**TEXTAUSSCHNITT**
· · ·

Verschiedene Bedrohungen

Für insgesamt neun Bedrohungen sollten die Befragten ihre Einschätzung abgeben, ob diese sich bedrohlich oder sehr bedrohlich für die Menschen in Deutschland auswirken könnten. Eine Mehrheit von 88 Prozent gab an, dass sie Preissteigerungen und Inflation für bedrohlich hält. Direkt gefolgt von Verrohung und Gewalt in der Gesellschaft, die 84 Prozent als bedrohlich ansahen. Darunter vor allem Menschen, die älter als 60 sind – 91 Prozent von ihnen fühlten sich durch diesen Umstand bedroht. 81 Prozent der Teilnehmenden sahen in Sozialer Ungleichheit eine Bedrohung, 79 Prozent im Klimawandel, 68 Prozent in Kriminalität allgemein, 63 Prozent in der wirtschaftlichen Lage, 53 Prozent durch Terroranschläge und 48 Prozent durch Arbeitslosigkeit. Die wenigsten Befragten sahen im Zuzug von Ausländern und Flüchtlingen eine Bedrohung (34 Prozent).

Sorge vor Kriminalität

Vor allem Datenmissbrauch und Betrug im Internet machen den Menschen in NRW Sorgen. (Siehe Grafik.) Vor Gewalttätigkeit und Körperverletzung sorgten sich außerdem 45 Prozent der Teilnehmer. Dabei wurde deutlich, dass Frauen (50 Prozent) sich häufiger als Männer (39 Prozent) fürchten, Opfer von Gewalt oder Körperverletzung zu sein. Ein ähnliches Bild zeigt sich bei der Frage nach der Angst vor einem Wohnungseinbruch: 49 Prozent der Frauen gaben an, sich davor zu fürchten, 35 Prozent der Männer. Überhaupt gaben Frauen bei den meisten Kriminalitätsformen öfter an besorgt zu sein als die Männer. Gleich viel Angst haben beide Geschlechter vor Vandalismus – jeweils 39 Prozent. Etwas mehr fürchten sich außerdem die Männer (42 Prozent) vor Betrügerei als die Frauen (41 Prozent).

· · ·

**GESPEICHERTE DATENSÄTZE**

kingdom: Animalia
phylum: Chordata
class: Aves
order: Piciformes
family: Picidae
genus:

· · ·

**ARBEITSAUFTRÄGE**
[1] Prüfe anhand des Textausschnitts, ob diese Aussagen stimmen: (a) 84 Prozent der Befragten halten Verrohung und Gewalt in der Gesellschaft für bedrohlich. (b) Mehr Männer als Frauen fürchten sich vor einem Wohnungseinbruch. (c) Frauen und Männer haben gleich viel Angst vor Vandalismus. Antworte jeweils mit Ja oder Nein und zitiere wörtlich die Worte des Textausschnitts, die den Ausschlag geben.
[2] Zitiere wörtlich einen Abschnitt aus dem Textausschnitt. Setze bei den Worten „Vor allem Datenmissbrauch“ ein und höre nach den Worten „Frauen (41 Prozent).“ auf.

**LÖSUNGEN**
[1]
(a) Ja: „Direkt gefolgt von Verrohung und Gewalt in der Gesellschaft, die 84 Prozent als bedrohlich ansahen.“
(b) Nein: „49 Prozent der Frauen gaben an, sich davor zu fürchten, 35 Prozent der Männer.“
(c) Ja: „Gleich viel Angst haben beide Geschlechter vor Vandalismus – jeweils 39 Prozent.“

[2]
Vor allem Datenmissbrauch und Betrug im Internet machen den Menschen in NRW Sorgen. (Siehe Grafik.) Vor Gewalttätigkeit und Körperverletzung sorgten sich außerdem 45 Prozent der Teilnehmer. Dabei wurde deutlich, dass Frauen (50 Prozent) sich häufiger als Männer (39 Prozent) fürchten, Opfer von Gewalt oder Körperverletzung zu sein. Ein ähnliches Bild zeigt sich bei der Frage nach der Angst vor einem Wohnungseinbruch: 49 Prozent der Frauen gaben an, sich davor zu fürchten, 35 Prozent der Männer. Überhaupt gaben Frauen bei den meisten Kriminalitätsformen öfter an besorgt zu sein als die Männer. Gleich viel Angst haben beide Geschlechter vor Vandalismus – jeweils 39 Prozent. Etwas mehr fürchten sich außerdem die Männer (42 Prozent) vor Betrügerei als die Frauen (41 Prozent).